Потом — как жаль, что всегда должно быть потом, — Данни заварил крепкого чаю и мы сидели на кухне, он в моем пиджаке, рукава которого были ему длинны, а я в наброшенном на плечи сером халате Боя, стыдящийся и до смешного довольный собой. Брезжил рассвет, прозвучал сигнал отбоя воздушной тревоги, повисла звенящая тишина, словно где-то поблизости рухнула и разбилась на мелкие кусочки огромная люстра.
— Сильный был налет, — заметил Данни. — Думаю, после такого мало что уцелеет.
Я был потрясен. Вообще-то не будет преувеличением сказать, что я был оскорблен. Это были его первые слова, с тех пор как мы покинули софу, и все, что слетело с его уст, оказалось пустопорожней болтовней. Да пускай все королевство сровняют с землей! Я следил за ним с мрачным любопытством, и по мере того как ожидания, что он в конце концов отметит важность случившегося, становились все более тщетными, в груди закипала обида. В последующие годы мне часто приходилось быть свидетелем подобной реакции у других начинающих. Они смотрят на тебя и думают: как он может сидеть здесь так небрежно, оставаться равнодушным, спокойно возвращаться к обыденности, когда со мной случилось нечто невообразимое? Когда я получаю от них потрясающее удовольствие, или они очень хороши собой, или женаты и обеспокоены (замечаю, что все это перечисляется в совершенно неуместном настоящем времени), то ради них делаю вид, что тоже чувствую важность происшедшего, изменяющего всю жизнь, после чего никто из нас никогда не сможет стать прежним. Действительно, для них это было откровением, метаморфозой, ослеплением, падением в дорожную пыль; для меня же это было всего лишь… ладно, не стану произносить слово, которое, я уверен, мисс В. считает подходящим, если понятие «подходящее» сюда подходит, лишь к тому, чем она и ее слесарь, или кто он у нее, занимаются на своем раздвижном диване в субботу вечером после встречи в пабе.
Как благодарный старый распутник, я тут же постарался приобщить Данни к тому, что называли более утонченными ценностями жизни.
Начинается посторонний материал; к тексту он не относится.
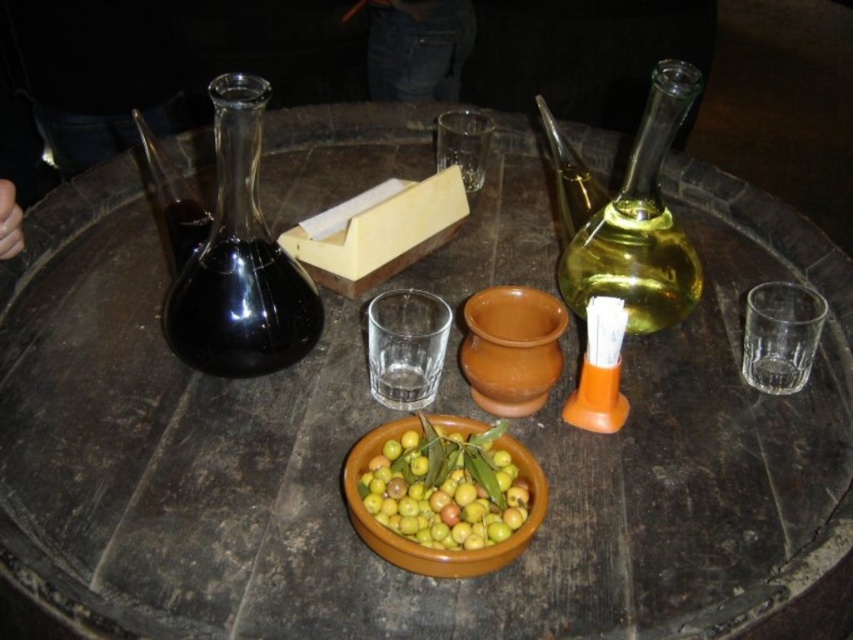
You are setting up a tasting station and need to place a new item between the green matte bowl at center and the translucent glass carafe at upper left. Based on their current positions, which object should the new item be closer to?

The new item should be closer to the translucent glass carafe at upper left because the green matte bowl at center is positioned on the right side of it.

In the scene shown: You are setting up a tasting station and need to place a new item between the transparent glass carafe at left and the terracotta mortar and pestle. Based on their positions, where should you position the new item?

The transparent glass carafe at left is located at point (241, 259). Since the mortar and pestle are to the right of the carafe, you should place the new item between these coordinates to ensure it is positioned between them.

You are a guest at a tasting event and want to pour liquid from the transparent glass carafe at left into the terracotta clay bowl at center. Can you do this without moving either object?

The transparent glass carafe at left is closer to the viewer than the terracotta clay bowl at center, so you can pour the liquid from the transparent glass carafe at left into the terracotta clay bowl at center without moving either object because the carafe is positioned in front.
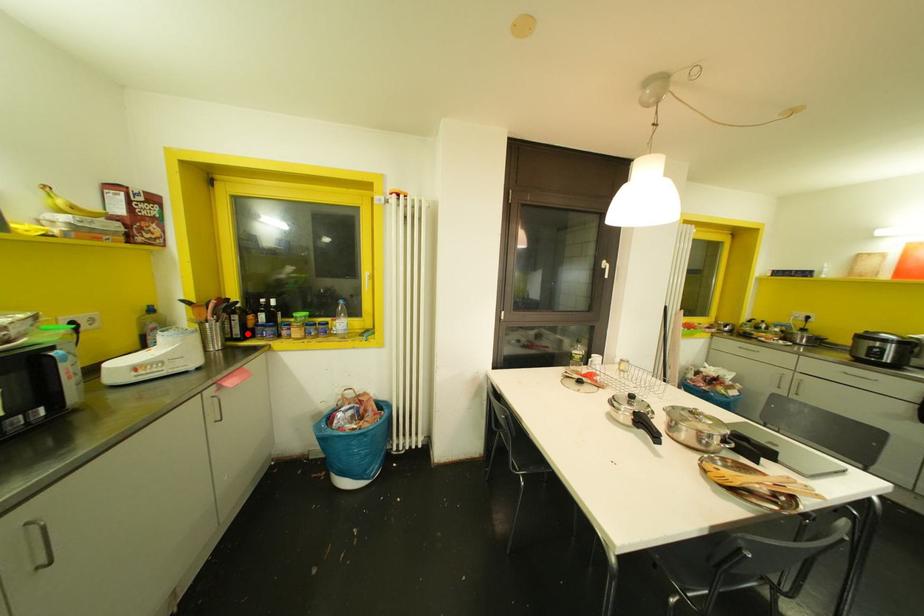
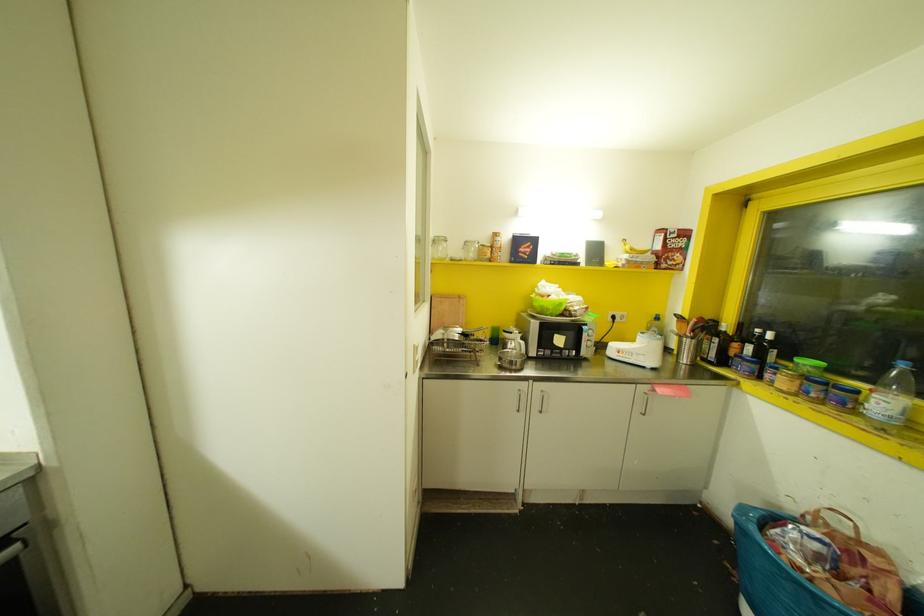
Find the pixel in the second image that matches the highlighted location in the first image.

(723, 361)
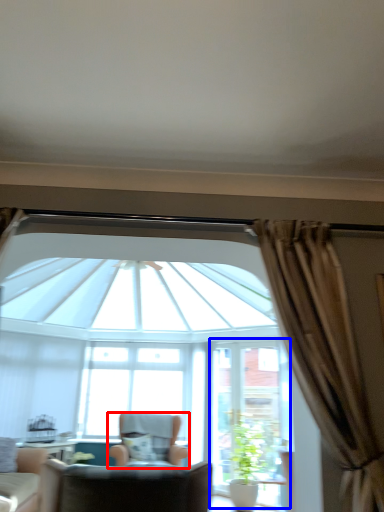
Question: Among these objects, which one is farthest to the camera, chair (highlighted by a red box) or screen door (highlighted by a blue box)?

Choices:
 (A) chair
 (B) screen door

Answer: (B)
Я приводил его в институт. — Боже, теперь краснею от стыда при одном воспоминании, — сажал в зале и заставлял слушать свои лекции о втором римском периоде в творчестве Пуссена, о Клоде Лоррене и культе пейзажа, о Франсуа Мансаре и французском барокко. На протяжении лекции его угасавшее внимание проходило три отчетливых этапа. Минут пять он сидел выпрямившись, со сложенными на груди руками, глядя на меня как взявший стойку охотничий пес; затем следовал длительный активный период, когда он принимался разглядывать слушателей или, высунувшись в окно, следил за проходившими по двору людьми, или мелкими быстрыми укусами, как обрабатывающий драгоценные камни ювелир, обгрызал ногти; после этого до конца лекции он впадал в транс, голова падала на грудь, веки опускались, рот приоткрывался. В этих случаях я, как мог, старался скрыть свою разочарованность. И все же он изо всех сил старался быть на высоте, делал вид, что ему интересно и что мои лекции его впечатляют. Спустя какое-то время он говорил: «Вот вы рассказывали о греческих вещах в той картине, где малый в юбке — ну знаете, которую написал как там его? — очень хорошо сказали, правда; по-моему, очень хорошо». И с серьезным видом опускал глаза, разглядывая свои ботинки.